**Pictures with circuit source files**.
== == ==

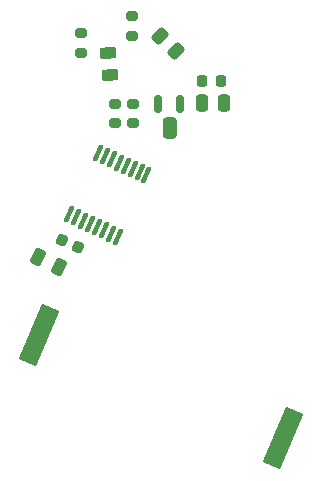
<source format=gbr>
%TF.GenerationSoftware,KiCad,Pcbnew,(6.0.4)*%
%TF.CreationDate,2022-09-08T21:09:09+03:00*%
%TF.ProjectId,purrCat2032,70757272-4361-4743-9230-33322e6b6963,rev?*%
%TF.SameCoordinates,Original*%
%TF.FileFunction,Paste,Bot*%
%TF.FilePolarity,Positive*%
%FSLAX46Y46*%
G04 Gerber Fmt 4.6, Leading zero omitted, Abs format (unit mm)*
G04 Created by KiCad (PCBNEW (6.0.4)) date 2022-09-08 21:09:09*
%MOMM*%
%LPD*%
G01*
G04 APERTURE LIST*
G04 Aperture macros list*
%AMRoundRect*
0 Rectangle with rounded corners*
0 $1 Rounding radius*
0 $2 $3 $4 $5 $6 $7 $8 $9 X,Y pos of 4 corners*
0 Add a 4 corners polygon primitive as box body*
4,1,4,$2,$3,$4,$5,$6,$7,$8,$9,$2,$3,0*
0 Add four circle primitives for the rounded corners*
1,1,$1+$1,$2,$3*
1,1,$1+$1,$4,$5*
1,1,$1+$1,$6,$7*
1,1,$1+$1,$8,$9*
0 Add four rect primitives between the rounded corners*
20,1,$1+$1,$2,$3,$4,$5,0*
20,1,$1+$1,$4,$5,$6,$7,0*
20,1,$1+$1,$6,$7,$8,$9,0*
20,1,$1+$1,$8,$9,$2,$3,0*%
%AMRotRect*
0 Rectangle, with rotation*
0 The origin of the aperture is its center*
0 $1 length*
0 $2 width*
0 $3 Rotation angle, in degrees counterclockwise*
0 Add horizontal line*
21,1,$1,$2,0,0,$3*%
G04 Aperture macros list end*
%ADD10RoundRect,0.150000X-0.150000X0.587500X-0.150000X-0.587500X0.150000X-0.587500X0.150000X0.587500X0*%
%ADD11RoundRect,0.300000X-0.300000X0.600000X-0.300000X-0.600000X0.300000X-0.600000X0.300000X0.600000X0*%
%ADD12RoundRect,0.225000X0.309574X0.131488X-0.098265X0.321666X-0.309574X-0.131488X0.098265X-0.321666X0*%
%ADD13RoundRect,0.243750X-0.494975X-0.150260X-0.150260X-0.494975X0.494975X0.150260X0.150260X0.494975X0*%
%ADD14RoundRect,0.250000X0.250000X0.475000X-0.250000X0.475000X-0.250000X-0.475000X0.250000X-0.475000X0*%
%ADD15RoundRect,0.250000X0.427321X0.324842X-0.025833X0.536151X-0.427321X-0.324842X0.025833X-0.536151X0*%
%ADD16RoundRect,0.200000X-0.275000X0.200000X-0.275000X-0.200000X0.275000X-0.200000X0.275000X0.200000X0*%
%ADD17RotRect,1.600000X5.080000X157.000000*%
%ADD18RoundRect,0.218750X0.218750X0.256250X-0.218750X0.256250X-0.218750X-0.256250X0.218750X-0.256250X0*%
%ADD19RoundRect,0.243750X-0.475758X0.203058X-0.433270X-0.282587X0.475758X-0.203058X0.433270X0.282587X0*%
%ADD20RoundRect,0.200000X0.275000X-0.200000X0.275000X0.200000X-0.275000X0.200000X-0.275000X-0.200000X0*%
%ADD21RoundRect,0.100000X-0.178788X-0.620033X0.360050X0.535509X0.178788X0.620033X-0.360050X-0.535509X0*%
G04 APERTURE END LIST*
D10*
%TO.C,Q1*%
X32324000Y-31796586D03*
X34224000Y-31796586D03*
D11*
X33400000Y-33850000D03*
%TD*%
D12*
%TO.C,C3*%
X25616609Y-43951615D03*
X24211831Y-43296557D03*
%TD*%
D13*
%TO.C,D3*%
X32528504Y-26028370D03*
X33854330Y-27354196D03*
%TD*%
D14*
%TO.C,C2*%
X37964220Y-31750000D03*
X36064220Y-31750000D03*
%TD*%
D15*
%TO.C,C1*%
X23955212Y-45605573D03*
X22233228Y-44802599D03*
%TD*%
D16*
%TO.C,R1*%
X30231318Y-33439564D03*
X30231318Y-31789564D03*
%TD*%
D17*
%TO.C,BT1*%
X42914951Y-60104191D03*
X22295643Y-51351813D03*
%TD*%
D18*
%TO.C,D1*%
X37691720Y-29870000D03*
X36116720Y-29870000D03*
%TD*%
D16*
%TO.C,R4*%
X28690151Y-33435840D03*
X28690151Y-31785840D03*
%TD*%
D19*
%TO.C,D2*%
X28142511Y-27460153D03*
X28305929Y-29328019D03*
%TD*%
D20*
%TO.C,R2*%
X25804220Y-27459086D03*
X25804220Y-25809086D03*
%TD*%
%TO.C,R3*%
X30174220Y-26029086D03*
X30174220Y-24379086D03*
%TD*%
D21*
%TO.C,U1*%
X28966325Y-43059849D03*
X28377225Y-42785147D03*
X27788125Y-42510445D03*
X27199025Y-42235743D03*
X26609925Y-41961041D03*
X26020825Y-41686339D03*
X25431725Y-41411637D03*
X24842625Y-41136935D03*
X27262115Y-35948323D03*
X27851215Y-36223025D03*
X28440315Y-36497727D03*
X29029415Y-36772429D03*
X29618515Y-37047131D03*
X30207615Y-37321833D03*
X30796715Y-37596535D03*
X31385815Y-37871237D03*
%TD*%
M02*

</source>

== == ==

**ABOUT THIS EXERCISE**. Where a line of the records has the string "corners", return that line.

**RESULT OF THE TASK**.
0 Rectangle with rounded corners*
0 $2 $3 $4 $5 $6 $7 $8 $9 X,Y pos of 4 corners*
0 Add a 4 corners polygon primitive as box body*
0 Add four circle primitives for the rounded corners*
0 Add four rect primitives between the rounded corners*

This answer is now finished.